- [MATERIAL FOR THE TASK]:
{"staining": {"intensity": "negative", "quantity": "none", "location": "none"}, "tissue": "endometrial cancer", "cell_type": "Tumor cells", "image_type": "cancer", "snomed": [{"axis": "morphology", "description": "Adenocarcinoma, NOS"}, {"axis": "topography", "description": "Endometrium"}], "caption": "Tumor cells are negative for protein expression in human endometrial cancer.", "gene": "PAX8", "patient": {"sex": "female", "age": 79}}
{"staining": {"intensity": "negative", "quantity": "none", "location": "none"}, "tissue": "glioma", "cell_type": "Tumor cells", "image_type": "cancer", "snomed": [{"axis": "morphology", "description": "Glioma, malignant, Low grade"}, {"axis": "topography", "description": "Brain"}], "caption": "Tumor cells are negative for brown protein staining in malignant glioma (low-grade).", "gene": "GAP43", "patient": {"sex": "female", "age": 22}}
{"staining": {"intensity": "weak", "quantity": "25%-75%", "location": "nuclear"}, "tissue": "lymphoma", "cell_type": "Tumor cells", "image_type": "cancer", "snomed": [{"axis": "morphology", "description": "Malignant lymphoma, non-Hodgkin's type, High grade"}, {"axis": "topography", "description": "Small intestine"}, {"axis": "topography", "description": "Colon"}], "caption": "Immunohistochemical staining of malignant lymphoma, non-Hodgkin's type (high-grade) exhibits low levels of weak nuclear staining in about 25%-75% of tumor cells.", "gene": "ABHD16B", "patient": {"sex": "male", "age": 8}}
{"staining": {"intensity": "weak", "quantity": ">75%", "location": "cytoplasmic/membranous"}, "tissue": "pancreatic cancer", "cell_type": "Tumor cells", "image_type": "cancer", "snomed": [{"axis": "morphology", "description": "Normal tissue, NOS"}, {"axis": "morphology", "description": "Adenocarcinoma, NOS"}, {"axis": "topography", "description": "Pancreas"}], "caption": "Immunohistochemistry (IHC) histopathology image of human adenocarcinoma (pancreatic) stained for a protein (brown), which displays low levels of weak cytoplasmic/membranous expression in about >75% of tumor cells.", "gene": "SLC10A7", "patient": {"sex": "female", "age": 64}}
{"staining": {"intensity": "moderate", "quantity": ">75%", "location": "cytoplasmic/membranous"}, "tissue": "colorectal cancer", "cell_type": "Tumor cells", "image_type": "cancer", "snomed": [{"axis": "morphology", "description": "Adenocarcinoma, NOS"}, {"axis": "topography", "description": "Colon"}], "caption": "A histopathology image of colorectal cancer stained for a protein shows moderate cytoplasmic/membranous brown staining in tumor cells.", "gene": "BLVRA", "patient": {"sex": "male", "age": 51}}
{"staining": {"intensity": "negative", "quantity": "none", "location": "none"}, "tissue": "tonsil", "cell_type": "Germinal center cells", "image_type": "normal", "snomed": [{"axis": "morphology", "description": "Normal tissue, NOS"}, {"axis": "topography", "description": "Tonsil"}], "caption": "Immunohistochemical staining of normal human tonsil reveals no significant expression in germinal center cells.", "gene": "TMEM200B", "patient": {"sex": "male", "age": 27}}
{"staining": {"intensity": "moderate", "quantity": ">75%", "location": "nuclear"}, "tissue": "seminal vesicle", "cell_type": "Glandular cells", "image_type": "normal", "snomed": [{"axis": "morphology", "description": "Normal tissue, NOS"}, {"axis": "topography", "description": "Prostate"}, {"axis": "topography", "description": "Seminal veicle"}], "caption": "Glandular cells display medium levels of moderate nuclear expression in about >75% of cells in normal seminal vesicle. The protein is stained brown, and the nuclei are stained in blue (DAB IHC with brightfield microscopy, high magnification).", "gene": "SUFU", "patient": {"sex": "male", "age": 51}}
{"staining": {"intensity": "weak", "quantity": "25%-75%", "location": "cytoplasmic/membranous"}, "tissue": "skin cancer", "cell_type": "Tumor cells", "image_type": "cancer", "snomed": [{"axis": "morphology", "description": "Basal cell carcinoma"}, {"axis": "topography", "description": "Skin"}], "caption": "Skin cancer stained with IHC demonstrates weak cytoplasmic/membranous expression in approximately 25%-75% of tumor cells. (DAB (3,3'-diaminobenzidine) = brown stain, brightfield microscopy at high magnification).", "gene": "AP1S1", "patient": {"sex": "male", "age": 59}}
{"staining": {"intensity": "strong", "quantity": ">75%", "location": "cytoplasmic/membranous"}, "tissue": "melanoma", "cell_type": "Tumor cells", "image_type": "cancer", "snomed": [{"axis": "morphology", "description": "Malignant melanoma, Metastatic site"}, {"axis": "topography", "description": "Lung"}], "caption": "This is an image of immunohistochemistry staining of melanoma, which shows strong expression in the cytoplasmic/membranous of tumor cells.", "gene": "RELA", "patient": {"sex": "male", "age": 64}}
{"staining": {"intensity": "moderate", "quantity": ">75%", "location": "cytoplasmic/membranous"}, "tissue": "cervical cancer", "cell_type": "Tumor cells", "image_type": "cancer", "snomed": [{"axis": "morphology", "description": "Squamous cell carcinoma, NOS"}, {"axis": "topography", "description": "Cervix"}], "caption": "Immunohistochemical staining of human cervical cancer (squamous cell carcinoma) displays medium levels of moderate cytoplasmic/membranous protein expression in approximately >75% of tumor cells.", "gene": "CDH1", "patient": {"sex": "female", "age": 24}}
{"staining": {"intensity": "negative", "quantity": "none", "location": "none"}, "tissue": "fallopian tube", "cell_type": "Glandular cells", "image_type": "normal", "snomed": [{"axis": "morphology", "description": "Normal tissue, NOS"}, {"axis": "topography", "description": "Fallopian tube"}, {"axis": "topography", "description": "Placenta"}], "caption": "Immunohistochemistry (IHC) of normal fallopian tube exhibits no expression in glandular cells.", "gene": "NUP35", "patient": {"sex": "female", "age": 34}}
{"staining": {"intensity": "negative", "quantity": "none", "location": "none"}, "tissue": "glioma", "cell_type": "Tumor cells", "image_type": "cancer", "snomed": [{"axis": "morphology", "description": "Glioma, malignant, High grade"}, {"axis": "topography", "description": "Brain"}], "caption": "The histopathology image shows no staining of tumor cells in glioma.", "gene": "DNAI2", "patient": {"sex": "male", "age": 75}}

- [THE PROBLEM]:
All that is wanted is the run of lines from the start of the data through the line containing "negative for brown", copied word for word.

- [YOUR SOLUTION]:
{"staining": {"intensity": "negative", "quantity": "none", "location": "none"}, "tissue": "endometrial cancer", "cell_type": "Tumor cells", "image_type": "cancer", "snomed": [{"axis": "morphology", "description": "Adenocarcinoma, NOS"}, {"axis": "topography", "description": "Endometrium"}], "caption": "Tumor cells are negative for protein expression in human endometrial cancer.", "gene": "PAX8", "patient": {"sex": "female", "age": 79}}
{"staining": {"intensity": "negative", "quantity": "none", "location": "none"}, "tissue": "glioma", "cell_type": "Tumor cells", "image_type": "cancer", "snomed": [{"axis": "morphology", "description": "Glioma, malignant, Low grade"}, {"axis": "topography", "description": "Brain"}], "caption": "Tumor cells are negative for brown protein staining in malignant glioma (low-grade).", "gene": "GAP43", "patient": {"sex": "female", "age": 22}}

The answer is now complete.